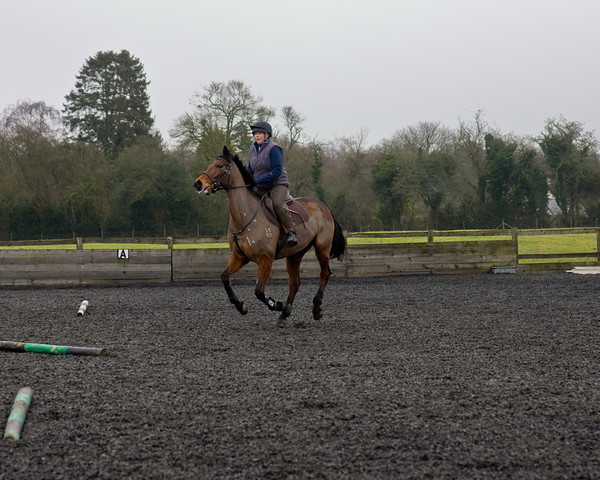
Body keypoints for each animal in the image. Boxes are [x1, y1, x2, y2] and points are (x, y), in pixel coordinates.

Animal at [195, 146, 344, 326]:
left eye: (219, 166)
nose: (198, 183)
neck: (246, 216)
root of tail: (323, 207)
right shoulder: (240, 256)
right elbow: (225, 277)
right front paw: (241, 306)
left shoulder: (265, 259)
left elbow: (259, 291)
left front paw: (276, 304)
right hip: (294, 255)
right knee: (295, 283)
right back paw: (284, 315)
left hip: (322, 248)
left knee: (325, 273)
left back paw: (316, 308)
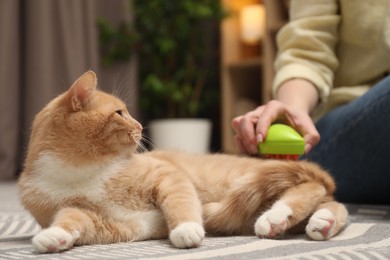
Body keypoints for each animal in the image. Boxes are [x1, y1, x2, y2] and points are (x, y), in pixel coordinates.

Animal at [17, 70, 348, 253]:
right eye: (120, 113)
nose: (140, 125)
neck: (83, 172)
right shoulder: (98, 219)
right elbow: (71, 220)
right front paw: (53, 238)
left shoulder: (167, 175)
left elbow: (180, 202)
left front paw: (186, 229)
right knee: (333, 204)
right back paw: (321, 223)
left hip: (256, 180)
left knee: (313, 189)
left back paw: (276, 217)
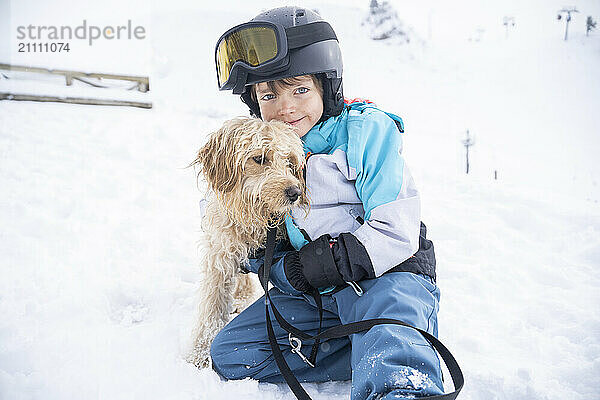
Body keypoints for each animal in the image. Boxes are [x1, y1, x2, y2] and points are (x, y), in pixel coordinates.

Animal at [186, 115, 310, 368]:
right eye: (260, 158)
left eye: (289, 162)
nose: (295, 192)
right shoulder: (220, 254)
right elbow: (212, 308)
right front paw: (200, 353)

--

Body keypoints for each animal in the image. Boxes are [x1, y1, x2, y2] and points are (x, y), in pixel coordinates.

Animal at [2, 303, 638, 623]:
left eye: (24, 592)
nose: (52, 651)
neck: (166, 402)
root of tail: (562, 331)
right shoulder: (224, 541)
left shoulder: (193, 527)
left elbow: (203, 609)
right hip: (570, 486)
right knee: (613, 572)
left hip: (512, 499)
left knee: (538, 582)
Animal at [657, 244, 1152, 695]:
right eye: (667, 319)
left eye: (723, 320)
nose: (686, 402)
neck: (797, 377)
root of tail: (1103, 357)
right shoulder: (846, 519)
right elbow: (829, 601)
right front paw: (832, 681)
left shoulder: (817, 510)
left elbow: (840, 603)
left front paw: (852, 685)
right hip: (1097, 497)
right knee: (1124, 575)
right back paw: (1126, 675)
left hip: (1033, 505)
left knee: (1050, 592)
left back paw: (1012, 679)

--

#### YOUR TASK
Count the lines in these records that hold the string "root". Only the number is wanted.

#### SOLVED PROBLEM
3